START Document excerpt

Autograd with non-scalar

At the moment if I want to view the gradients of a specific layer w.r.t each one of my inputs in the batch I loop through the gradient_weights in the loss.backward() method like so:

import torch
import torchvision
x = torch.rand((2,3,224,224))
y = torch.ones(2, dtype=torch.long)
m = torchvision.models.resnet18()
criterion_vec = torch.nn.CrossEntropyLoss(reduction='none')
optimizer = torch.optim.SGD(m.parameters(), 0.001)
out = m(x)

b = out.shape[0]
grads = []
for i in range(b):
    idx = torch.zeros(b)
    idx[i] = 1

    loss = criterion_vec(out, y)
    loss.backward(torch.FloatTensor(idx), retain_graph=True)
    g = m.conv1.weight.grad[0][0][0]

I was wondering if there was an easier way to get the gradients w.r.t each one of the inputs in the batch. Or is this reduction on the batch-axis forced by cuDNN?

Yes, unfortunately, the cudnn ops always do the reduction.

You can check libraries like that implement custom backwards to replace these ops and give per-sample gradients efficiently.

1 Like

Thanks very much! I tried it and it matches

model.conv1.weight.grad1.shape  #torch.Size([4, 20, 1, 5, 5])
mean_grads = model.conv1.weight.grad1.mean(axis=0)
pytorch_grads = model.conv1.weight.grad

END Document excerpt
START Supplied information

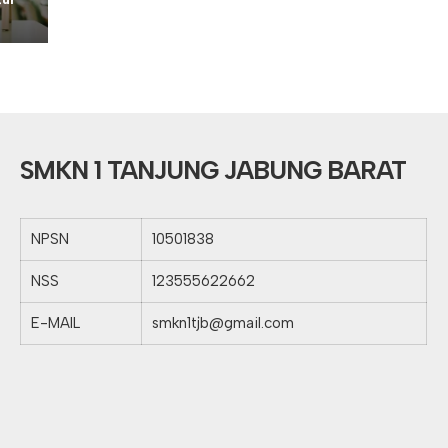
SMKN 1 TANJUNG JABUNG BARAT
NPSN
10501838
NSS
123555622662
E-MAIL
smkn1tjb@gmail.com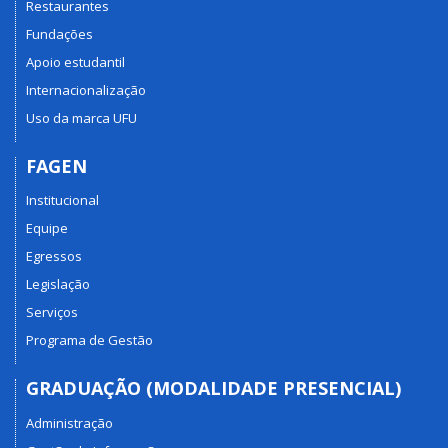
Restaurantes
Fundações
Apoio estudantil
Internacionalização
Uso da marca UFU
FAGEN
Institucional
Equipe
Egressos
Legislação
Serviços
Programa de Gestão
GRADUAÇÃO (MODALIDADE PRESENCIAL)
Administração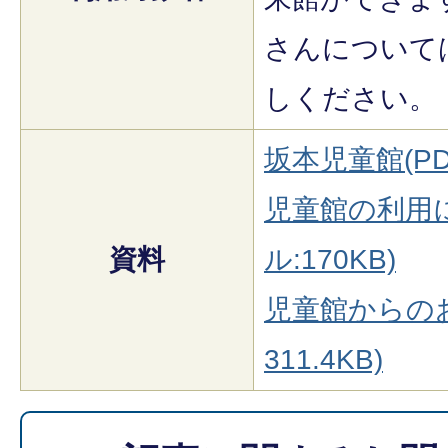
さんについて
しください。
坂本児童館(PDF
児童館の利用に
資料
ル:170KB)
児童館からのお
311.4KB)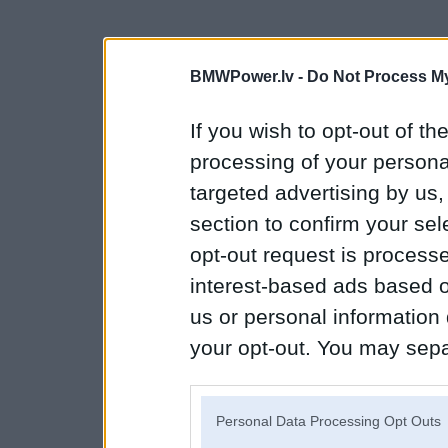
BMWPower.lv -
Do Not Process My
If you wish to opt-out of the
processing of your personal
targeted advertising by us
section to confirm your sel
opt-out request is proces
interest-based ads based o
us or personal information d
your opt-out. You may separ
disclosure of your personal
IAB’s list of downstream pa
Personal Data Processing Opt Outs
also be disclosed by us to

END Supplied information
START Supplied information

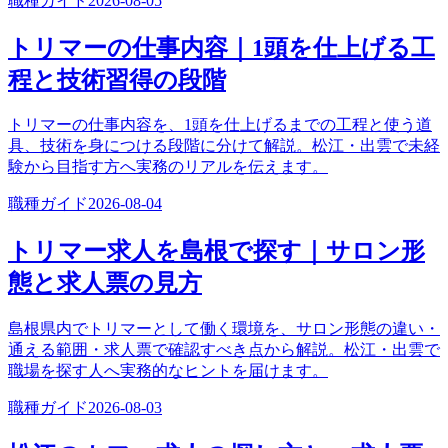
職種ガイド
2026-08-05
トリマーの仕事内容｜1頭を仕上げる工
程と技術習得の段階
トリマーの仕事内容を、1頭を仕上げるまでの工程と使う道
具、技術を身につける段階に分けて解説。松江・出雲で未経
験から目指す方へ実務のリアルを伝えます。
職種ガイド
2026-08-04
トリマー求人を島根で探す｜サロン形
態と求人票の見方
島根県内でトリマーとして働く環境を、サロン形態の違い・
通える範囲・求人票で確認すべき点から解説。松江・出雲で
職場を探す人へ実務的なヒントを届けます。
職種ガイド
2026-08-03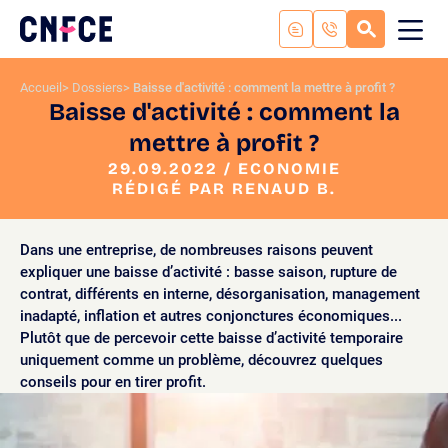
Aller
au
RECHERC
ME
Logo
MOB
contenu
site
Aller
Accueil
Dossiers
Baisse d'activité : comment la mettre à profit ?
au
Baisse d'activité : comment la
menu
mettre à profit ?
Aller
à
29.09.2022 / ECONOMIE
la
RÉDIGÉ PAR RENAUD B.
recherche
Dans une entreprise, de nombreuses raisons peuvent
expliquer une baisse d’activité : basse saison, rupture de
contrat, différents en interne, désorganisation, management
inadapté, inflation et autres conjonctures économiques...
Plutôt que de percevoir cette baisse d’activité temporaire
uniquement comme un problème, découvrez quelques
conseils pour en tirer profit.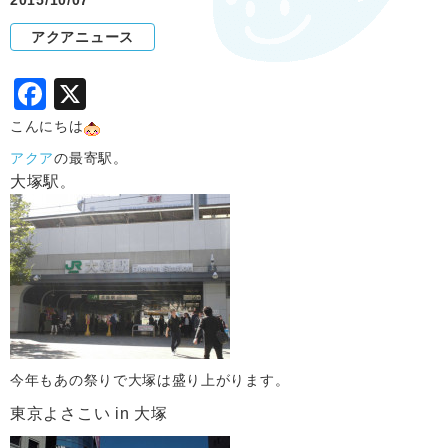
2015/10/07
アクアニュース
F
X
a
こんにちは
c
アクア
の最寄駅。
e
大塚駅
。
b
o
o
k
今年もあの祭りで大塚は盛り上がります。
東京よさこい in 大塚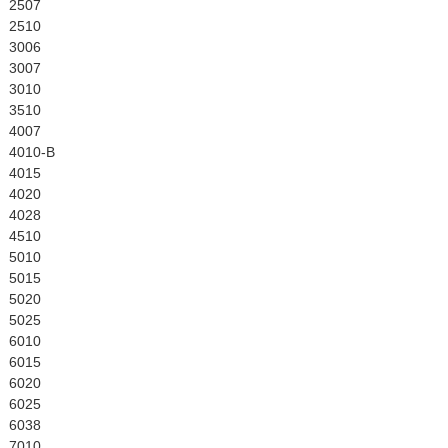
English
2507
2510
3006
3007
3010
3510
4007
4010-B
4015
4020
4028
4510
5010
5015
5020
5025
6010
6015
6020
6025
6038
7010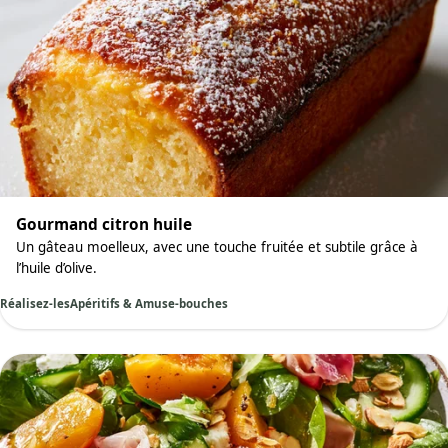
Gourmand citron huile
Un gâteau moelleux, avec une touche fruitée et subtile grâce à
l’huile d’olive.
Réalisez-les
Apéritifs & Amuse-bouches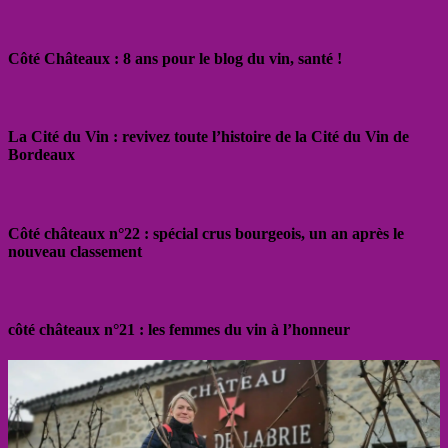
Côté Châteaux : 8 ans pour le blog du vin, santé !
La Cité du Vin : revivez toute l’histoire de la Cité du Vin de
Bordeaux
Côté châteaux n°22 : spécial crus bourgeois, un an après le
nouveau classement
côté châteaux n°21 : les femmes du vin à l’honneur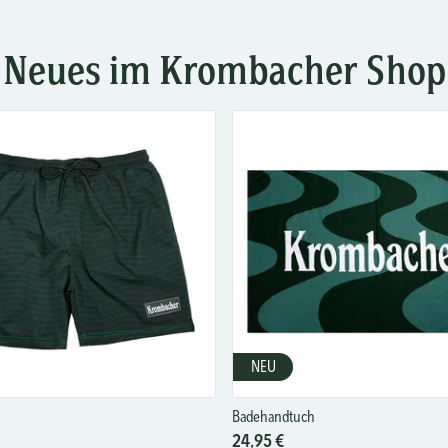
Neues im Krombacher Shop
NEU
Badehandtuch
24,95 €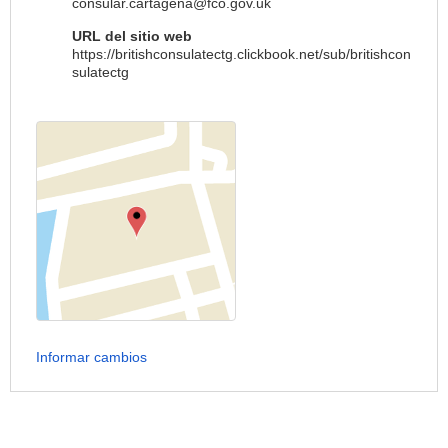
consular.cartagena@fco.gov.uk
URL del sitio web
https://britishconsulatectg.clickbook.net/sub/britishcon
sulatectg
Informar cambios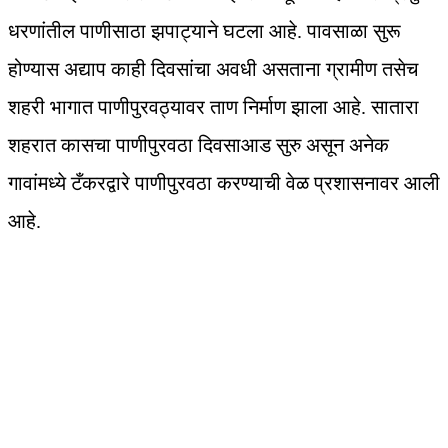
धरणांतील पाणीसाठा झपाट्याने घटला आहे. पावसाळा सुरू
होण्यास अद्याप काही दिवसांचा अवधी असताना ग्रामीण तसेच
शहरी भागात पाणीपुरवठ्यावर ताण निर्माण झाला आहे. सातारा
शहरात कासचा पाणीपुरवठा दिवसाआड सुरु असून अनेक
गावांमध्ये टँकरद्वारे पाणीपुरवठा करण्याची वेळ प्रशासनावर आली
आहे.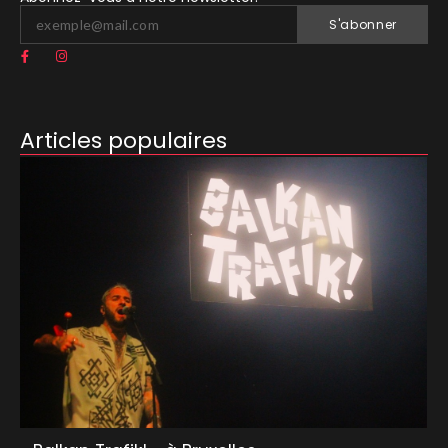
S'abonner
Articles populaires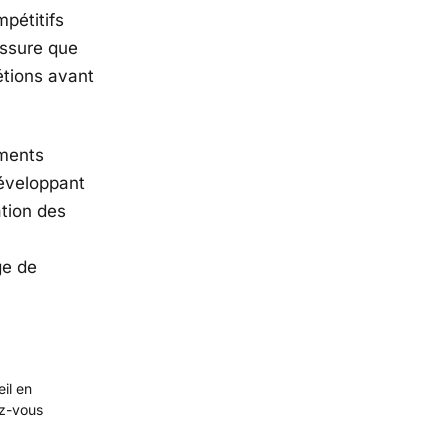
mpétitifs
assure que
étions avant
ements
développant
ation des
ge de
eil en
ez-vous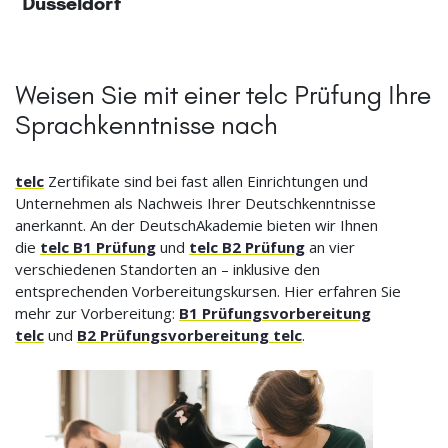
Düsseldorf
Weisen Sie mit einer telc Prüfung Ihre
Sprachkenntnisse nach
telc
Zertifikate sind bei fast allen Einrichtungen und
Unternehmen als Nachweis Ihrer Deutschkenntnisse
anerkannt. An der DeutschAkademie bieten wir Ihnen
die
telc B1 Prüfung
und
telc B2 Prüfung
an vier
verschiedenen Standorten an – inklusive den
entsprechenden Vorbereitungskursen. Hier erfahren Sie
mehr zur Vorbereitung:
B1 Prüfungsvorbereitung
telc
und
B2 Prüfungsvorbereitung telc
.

END Supplied information

To do: In the autograd forum thread, which ops are said to always do the reduction? None of these entries is needed.

Written answer: The cudnn ops.